Governments, the general public and the international community at large have manifested increasing concern over the clearing and degradation of forests in many regions of the world. By devoting a significant part of its debate and decisions to issues of forest conservation and development, the United Nations Conference on Environment and Development (UNCED, Rio de Janeiro, June 1992) has amply reflected this unprecedented concern for the fate of the world's forests.
There cannot be sound decisions and actions, however, in the management of forests at any level, whether local or global, without reliable information on their condition and evolution over time. Such information is indispensable whatever the objective of management of forests, be it production of fuelwood or industrial wood for domestic use or export, conservation of biodiversity, mitigation of climate change at global level or multiple use. Thus, in Chapter 11 of UNCED Agenda 21 titled “Combating deforestation”, the assessment and systematic observations of forest resources is made a key element in one of the four programme areas.
In pursuance of its mandate, FAO has undertaken periodic assessments of the world's forest resources, of which the first was nearly 50 years ago in 1946 and the last in 1980. The 1990 Global Forest Resources Assessment builds upon the 1980 study. It has four components: (a) the assessment for the tropical countries; (b) the assessment of the forest resources of the industrialized countries carried out jointly by FAO and the Economic Commission for Europe of the United Nations; (c) the assessment for the non-tropical developing countries; and (d) the global synthesis.

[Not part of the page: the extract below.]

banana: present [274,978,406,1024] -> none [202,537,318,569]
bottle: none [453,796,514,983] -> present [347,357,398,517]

Classifications and definitions used in national forest inventories often differ from one another, since they are designed to satisfy specific national or even local needs. To arrive at a common classification, format and reference date, original data provided by countries had to be reorganized. It must be stressed, however, that the standardized country results in this international report are intended only to secure a consistent global picture; they do not replace the original country statistics which will remain a unique source of reference.

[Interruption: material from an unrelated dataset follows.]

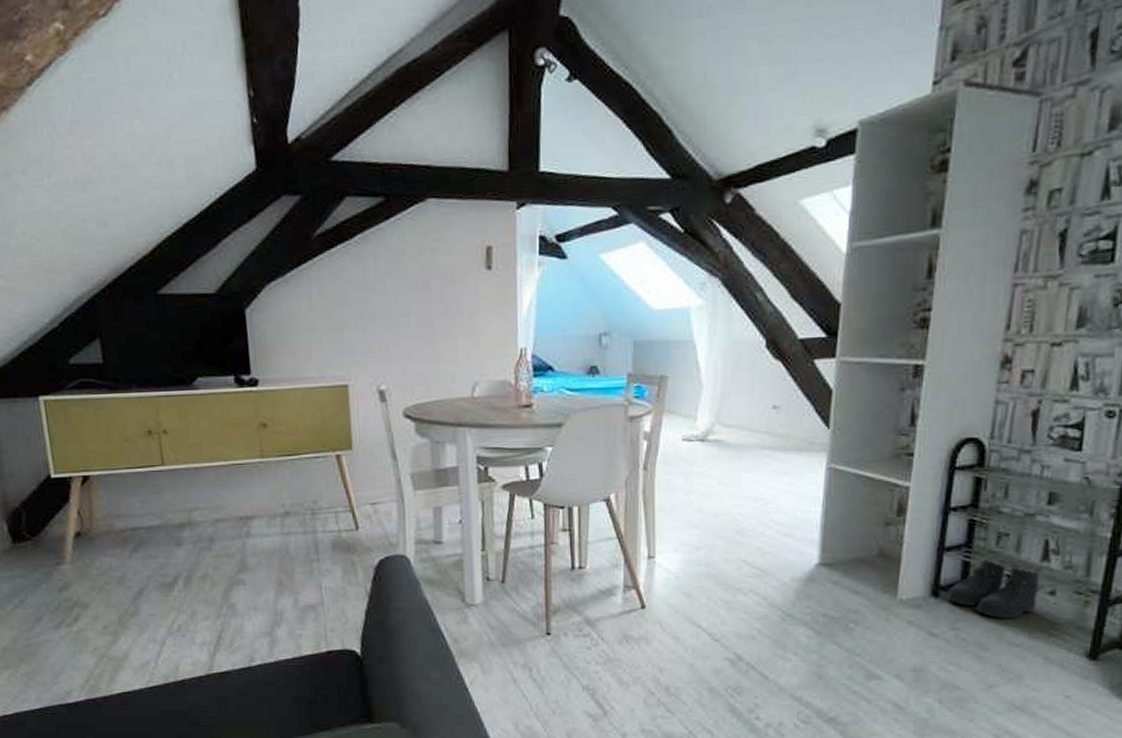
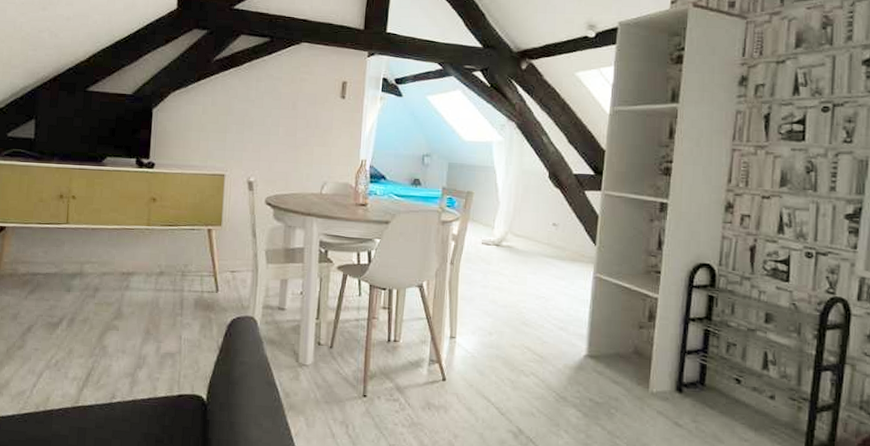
boots: present [947,559,1041,619] -> none [689,363,762,417]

The 1990 global assessment has been a key activity under the FAO Regular Programme, carried out with substantial support from donor countries. Its implementation has benefited greatly from ready cooperation of all countries which are reported upon here, as well as the technical contributions made by many scientific institutions and individuals. This report also reflects the dedication of the staff concerned with Forest Resources Assessment 1990.

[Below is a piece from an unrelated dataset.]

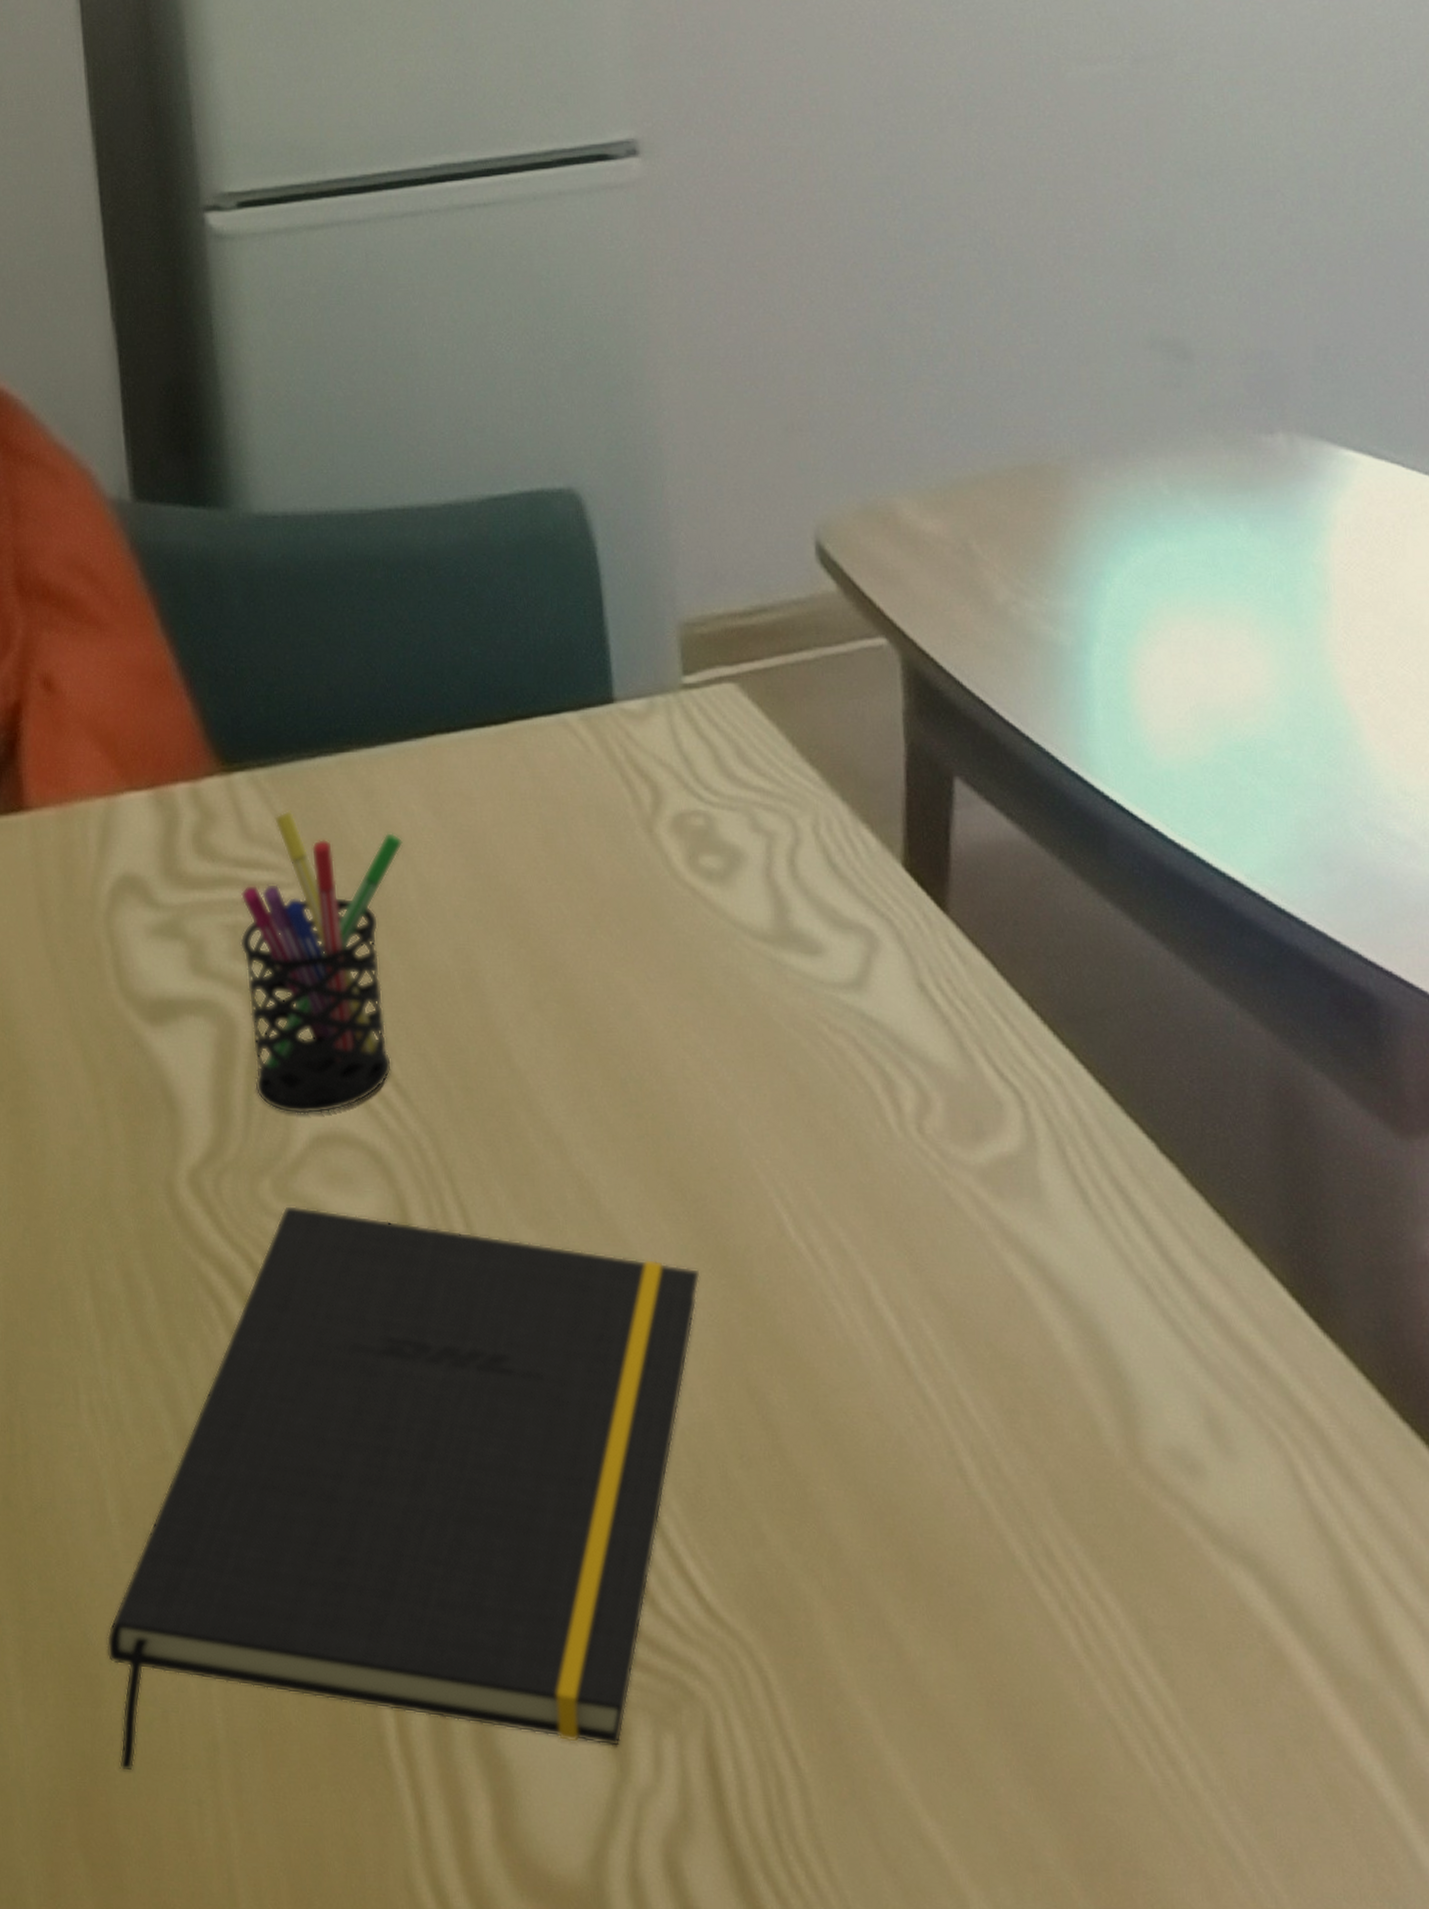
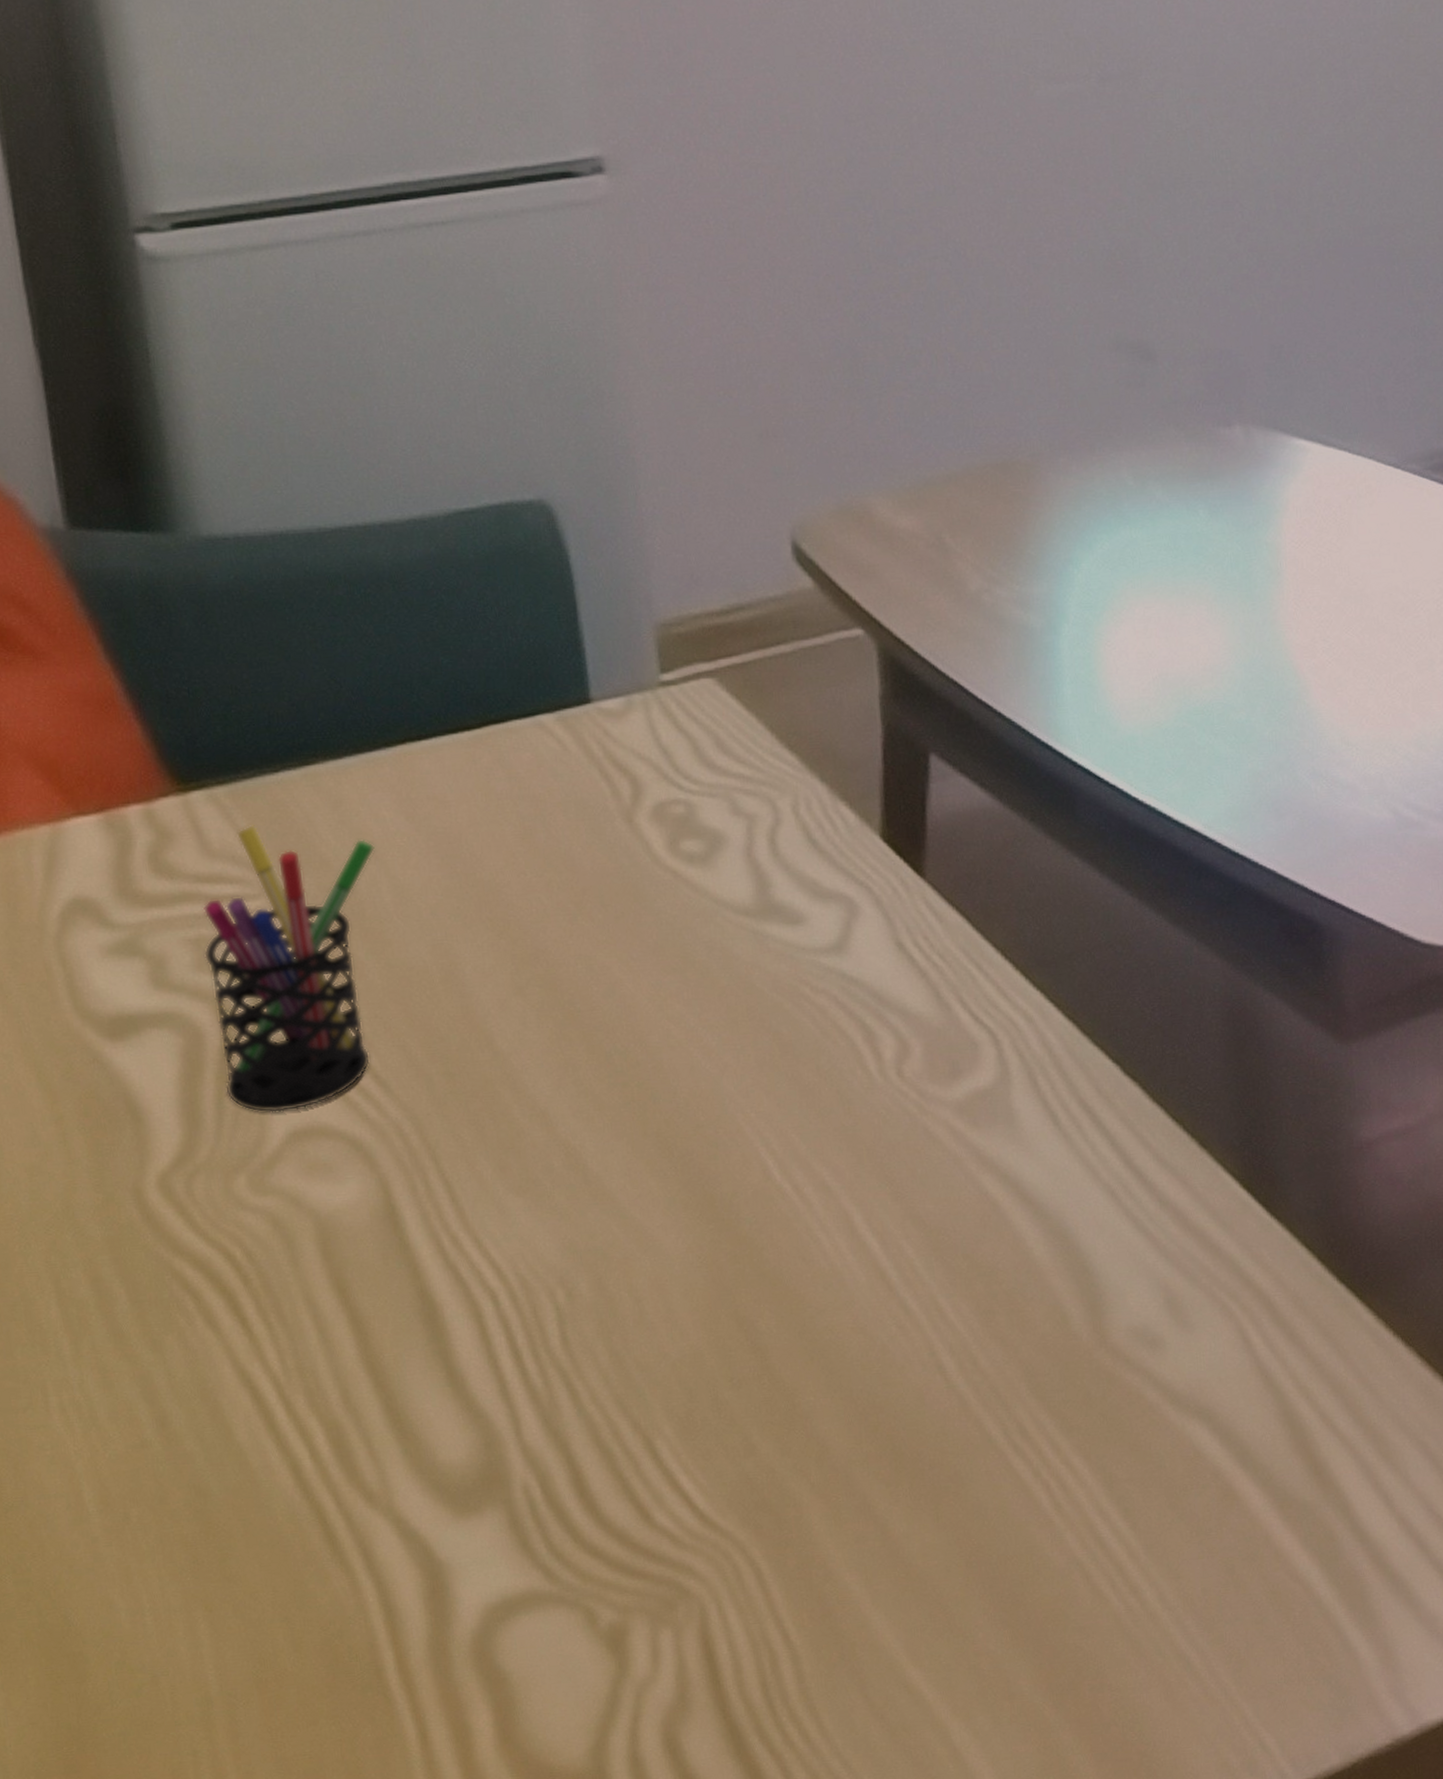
notepad: present [106,1205,701,1772] -> none [88,1198,689,1736]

This assessment is intended to satisfy many of the urgent information needs of policy makers, the scientific community and the general public. It has revealed, however, a need to fill certain gaps in knowledge and to improve national capacities to carry out their own forest resources assessments. FAO intends to give greater attention to these aspects in future and to make the assessment of the world's forest resources a continuous and evolving programme.